Theme: 03 · Collection & extraction · Status: Current
Context¶
Multiple KollectTargets can select overlapping objects, and KollectClusterInventory rolls many
targets (and, via the hub, many clusters) into one export. That requires explicit answers to: what is a
row's identity? when do two rows collapse into one? and when can an export be skipped? These rules live
in internal/aggregate and were prototyped as a spike inside ADR-0304;
they are now stable enough to record on their own.
Decision¶
Row identity¶
RowIdentity = (targetNamespace, targetName, namespace, name, uid)
The stable key for one collected row (aggregate.RowIdentity). Hub merge extends it with cluster id
(internal/hub/merge.go, ADR-0501). uid is the authority — names
recur after recreation, uids do not.
Dedupe modes¶
When several targets observe the same object, MergeRows collapses by mode:
DedupeKeepAll(default) — one row per(target, uid); the same object selected by two targets appears twice, attributed to each. Preserves "who collected this".DedupeByResourceUID— collapse to one row per(namespace, uid)across targets; last writer wins, order stable. For "unique inventory of objects" regardless of selecting target.
KollectClusterInventory uses MergeRows on the export path, selected by spec.dedupe
(keepAll default | byResourceUID); namespaced KollectInventory marshals per-namespace snapshots
directly (no cross-target merge).
Export fingerprint and coalescing¶
ExportCoalesce { LastGeneration, LastHash, LastExport } debounces exports
(exportMinInterval — ADR-0201). ShouldSkip returns true only when all hold:
- spec
generationunchanged (a spec edit always exports), - payload SHA-256 (
ContentHash) unchanged (real data change always exports), and - within
minIntervalof the last successful export.

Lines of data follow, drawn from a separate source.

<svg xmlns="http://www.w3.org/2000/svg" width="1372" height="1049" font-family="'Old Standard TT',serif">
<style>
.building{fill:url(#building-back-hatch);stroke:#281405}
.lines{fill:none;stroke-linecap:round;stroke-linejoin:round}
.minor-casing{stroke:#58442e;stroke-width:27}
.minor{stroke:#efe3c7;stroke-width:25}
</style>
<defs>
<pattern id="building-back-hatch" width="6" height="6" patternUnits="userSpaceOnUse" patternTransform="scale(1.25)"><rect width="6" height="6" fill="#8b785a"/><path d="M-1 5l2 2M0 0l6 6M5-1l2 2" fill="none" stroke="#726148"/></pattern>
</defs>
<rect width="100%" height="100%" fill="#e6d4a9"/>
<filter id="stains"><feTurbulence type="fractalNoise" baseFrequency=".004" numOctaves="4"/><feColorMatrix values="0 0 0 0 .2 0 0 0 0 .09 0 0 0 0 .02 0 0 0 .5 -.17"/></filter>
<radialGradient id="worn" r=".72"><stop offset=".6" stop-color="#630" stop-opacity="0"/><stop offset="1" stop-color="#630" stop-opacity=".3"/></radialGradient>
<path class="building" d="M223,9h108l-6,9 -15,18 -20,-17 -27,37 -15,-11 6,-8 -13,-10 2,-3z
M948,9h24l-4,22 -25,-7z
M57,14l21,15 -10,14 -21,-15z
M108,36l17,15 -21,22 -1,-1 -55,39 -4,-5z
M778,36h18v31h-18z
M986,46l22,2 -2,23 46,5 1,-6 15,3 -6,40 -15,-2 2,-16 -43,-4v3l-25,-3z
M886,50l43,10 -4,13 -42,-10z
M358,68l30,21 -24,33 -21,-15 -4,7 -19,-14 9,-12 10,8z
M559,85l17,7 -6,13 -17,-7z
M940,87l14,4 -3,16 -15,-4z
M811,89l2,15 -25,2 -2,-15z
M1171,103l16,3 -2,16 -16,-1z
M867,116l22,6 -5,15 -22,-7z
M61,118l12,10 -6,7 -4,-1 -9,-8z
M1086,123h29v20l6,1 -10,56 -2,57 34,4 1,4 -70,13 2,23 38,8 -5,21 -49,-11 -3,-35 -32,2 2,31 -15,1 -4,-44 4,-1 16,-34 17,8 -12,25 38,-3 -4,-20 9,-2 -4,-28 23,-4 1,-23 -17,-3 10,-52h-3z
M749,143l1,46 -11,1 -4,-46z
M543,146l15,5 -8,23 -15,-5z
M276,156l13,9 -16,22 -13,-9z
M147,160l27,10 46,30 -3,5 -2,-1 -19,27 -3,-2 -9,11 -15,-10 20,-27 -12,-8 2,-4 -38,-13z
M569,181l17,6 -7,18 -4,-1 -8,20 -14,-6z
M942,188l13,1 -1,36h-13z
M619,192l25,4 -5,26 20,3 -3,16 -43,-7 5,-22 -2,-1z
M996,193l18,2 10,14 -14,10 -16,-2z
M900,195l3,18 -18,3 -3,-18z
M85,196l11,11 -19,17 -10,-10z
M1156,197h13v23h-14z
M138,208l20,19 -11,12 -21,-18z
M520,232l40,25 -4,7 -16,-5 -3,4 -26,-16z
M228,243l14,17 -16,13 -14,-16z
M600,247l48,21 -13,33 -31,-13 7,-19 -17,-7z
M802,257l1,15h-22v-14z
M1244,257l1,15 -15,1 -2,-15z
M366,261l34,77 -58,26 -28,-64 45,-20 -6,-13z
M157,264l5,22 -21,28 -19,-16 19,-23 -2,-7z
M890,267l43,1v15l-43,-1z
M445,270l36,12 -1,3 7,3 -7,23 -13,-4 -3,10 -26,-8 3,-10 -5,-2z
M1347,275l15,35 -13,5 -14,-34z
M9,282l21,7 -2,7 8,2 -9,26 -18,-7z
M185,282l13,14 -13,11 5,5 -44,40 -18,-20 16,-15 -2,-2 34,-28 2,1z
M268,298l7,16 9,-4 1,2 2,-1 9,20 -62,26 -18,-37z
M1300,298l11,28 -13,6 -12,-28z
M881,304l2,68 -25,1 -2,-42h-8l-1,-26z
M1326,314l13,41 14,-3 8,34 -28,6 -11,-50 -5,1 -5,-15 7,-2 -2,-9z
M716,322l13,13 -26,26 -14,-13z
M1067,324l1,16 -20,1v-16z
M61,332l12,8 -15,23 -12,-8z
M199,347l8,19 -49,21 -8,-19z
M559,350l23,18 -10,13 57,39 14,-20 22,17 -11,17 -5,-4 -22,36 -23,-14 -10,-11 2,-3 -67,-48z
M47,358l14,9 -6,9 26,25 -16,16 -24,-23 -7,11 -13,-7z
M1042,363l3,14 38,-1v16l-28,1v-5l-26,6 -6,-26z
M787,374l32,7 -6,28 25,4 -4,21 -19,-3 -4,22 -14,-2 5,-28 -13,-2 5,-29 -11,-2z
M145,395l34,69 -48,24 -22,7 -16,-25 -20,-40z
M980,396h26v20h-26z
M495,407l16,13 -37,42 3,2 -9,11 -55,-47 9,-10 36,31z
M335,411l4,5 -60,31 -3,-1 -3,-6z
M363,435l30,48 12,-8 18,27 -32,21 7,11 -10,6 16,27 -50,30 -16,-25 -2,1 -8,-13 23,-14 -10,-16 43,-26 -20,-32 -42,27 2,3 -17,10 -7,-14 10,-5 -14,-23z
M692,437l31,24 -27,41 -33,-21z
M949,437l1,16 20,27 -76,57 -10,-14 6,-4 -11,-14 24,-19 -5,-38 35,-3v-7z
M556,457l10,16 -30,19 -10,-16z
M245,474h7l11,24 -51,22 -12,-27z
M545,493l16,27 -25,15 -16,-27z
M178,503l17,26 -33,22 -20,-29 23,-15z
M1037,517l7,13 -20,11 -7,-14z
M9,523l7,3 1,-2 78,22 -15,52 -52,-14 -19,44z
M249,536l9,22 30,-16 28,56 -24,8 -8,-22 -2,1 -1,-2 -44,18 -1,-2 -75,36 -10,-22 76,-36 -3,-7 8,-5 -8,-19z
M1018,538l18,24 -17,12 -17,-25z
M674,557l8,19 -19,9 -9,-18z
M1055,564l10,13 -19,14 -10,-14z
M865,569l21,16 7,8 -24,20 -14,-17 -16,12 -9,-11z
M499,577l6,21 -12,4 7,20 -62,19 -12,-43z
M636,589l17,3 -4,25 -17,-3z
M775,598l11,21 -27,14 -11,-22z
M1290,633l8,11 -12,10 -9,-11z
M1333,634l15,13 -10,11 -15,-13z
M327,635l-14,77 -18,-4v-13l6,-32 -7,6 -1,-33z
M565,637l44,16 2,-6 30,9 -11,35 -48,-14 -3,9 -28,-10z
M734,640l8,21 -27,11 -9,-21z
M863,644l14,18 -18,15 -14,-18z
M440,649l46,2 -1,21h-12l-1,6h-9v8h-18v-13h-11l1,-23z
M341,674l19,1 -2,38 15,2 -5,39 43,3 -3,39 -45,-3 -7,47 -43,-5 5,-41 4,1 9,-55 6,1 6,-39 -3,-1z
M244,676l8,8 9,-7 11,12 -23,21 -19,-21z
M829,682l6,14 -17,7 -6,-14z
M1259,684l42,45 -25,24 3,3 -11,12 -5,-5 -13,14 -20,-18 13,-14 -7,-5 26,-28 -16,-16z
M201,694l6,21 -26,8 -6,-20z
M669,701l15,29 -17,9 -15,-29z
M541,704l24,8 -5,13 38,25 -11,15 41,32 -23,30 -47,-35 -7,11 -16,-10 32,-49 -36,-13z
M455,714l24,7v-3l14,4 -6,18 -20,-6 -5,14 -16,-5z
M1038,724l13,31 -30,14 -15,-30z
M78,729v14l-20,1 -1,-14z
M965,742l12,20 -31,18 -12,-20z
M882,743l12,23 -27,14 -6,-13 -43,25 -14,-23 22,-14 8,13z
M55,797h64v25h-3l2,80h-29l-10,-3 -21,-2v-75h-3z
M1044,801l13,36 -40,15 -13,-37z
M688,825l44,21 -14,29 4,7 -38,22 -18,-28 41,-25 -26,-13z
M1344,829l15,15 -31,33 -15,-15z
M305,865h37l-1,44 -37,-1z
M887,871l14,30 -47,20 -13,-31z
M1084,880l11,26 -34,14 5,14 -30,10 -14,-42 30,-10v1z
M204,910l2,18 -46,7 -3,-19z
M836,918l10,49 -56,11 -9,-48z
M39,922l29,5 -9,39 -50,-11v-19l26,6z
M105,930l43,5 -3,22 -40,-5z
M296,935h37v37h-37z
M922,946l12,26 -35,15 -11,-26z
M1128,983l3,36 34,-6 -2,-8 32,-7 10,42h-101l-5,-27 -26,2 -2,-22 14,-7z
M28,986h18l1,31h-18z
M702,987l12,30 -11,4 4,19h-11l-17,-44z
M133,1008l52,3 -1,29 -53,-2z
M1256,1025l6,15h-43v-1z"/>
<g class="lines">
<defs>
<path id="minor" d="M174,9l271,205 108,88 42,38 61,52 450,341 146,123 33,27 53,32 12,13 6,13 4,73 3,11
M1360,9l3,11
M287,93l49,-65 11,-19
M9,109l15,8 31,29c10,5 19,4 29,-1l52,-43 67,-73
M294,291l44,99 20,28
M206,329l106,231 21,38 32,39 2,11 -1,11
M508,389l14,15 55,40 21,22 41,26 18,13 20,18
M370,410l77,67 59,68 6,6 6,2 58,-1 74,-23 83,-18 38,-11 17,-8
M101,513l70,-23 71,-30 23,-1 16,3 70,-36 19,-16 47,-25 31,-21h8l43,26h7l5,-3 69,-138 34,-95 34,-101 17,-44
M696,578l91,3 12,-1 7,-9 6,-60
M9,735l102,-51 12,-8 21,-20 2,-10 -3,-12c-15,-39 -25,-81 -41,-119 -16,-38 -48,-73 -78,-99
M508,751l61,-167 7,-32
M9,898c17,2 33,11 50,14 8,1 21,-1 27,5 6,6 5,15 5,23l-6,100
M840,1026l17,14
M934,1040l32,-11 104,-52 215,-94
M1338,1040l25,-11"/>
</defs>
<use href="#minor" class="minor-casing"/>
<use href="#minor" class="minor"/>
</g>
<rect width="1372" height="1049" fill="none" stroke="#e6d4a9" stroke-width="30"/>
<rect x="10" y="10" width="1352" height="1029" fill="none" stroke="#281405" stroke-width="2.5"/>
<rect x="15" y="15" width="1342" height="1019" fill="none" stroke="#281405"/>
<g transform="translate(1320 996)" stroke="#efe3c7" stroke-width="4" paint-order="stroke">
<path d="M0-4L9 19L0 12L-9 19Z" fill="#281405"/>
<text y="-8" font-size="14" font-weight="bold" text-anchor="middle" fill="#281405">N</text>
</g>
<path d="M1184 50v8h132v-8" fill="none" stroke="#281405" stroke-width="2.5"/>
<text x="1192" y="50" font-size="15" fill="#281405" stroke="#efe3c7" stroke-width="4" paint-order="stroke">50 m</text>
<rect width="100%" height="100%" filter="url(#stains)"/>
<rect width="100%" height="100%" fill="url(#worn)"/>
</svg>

So config changes and content changes bypass the timer; pure churn within the window is coalesced.
Consequences¶
- Diffs and golden tests are deterministic (stable merge order — ADR-0405).
DedupeByResourceUID's last-writer-wins can drop per-target attribute differences — acceptable for an inventory, surprising if two targets extract different attributes from one object.- The fingerprint is the same mechanism the inventory reconciler uses, so behavior is consistent across namespaced and cluster-scoped paths.
Open questions¶
- DECIDED : Expose
spec.dedupe(keepAll|byResourceUID) onKollectClusterInventory, defaultkeepAll— explicit, not inferred. - DECIDED : Collision resolution stays last-writer-wins (no attribute union).
- DECIDED : Add hub-side delete reconciliation when a spoke stops reporting an object, tracked with Postgres delete recon (ADR-0401, ADR-0402).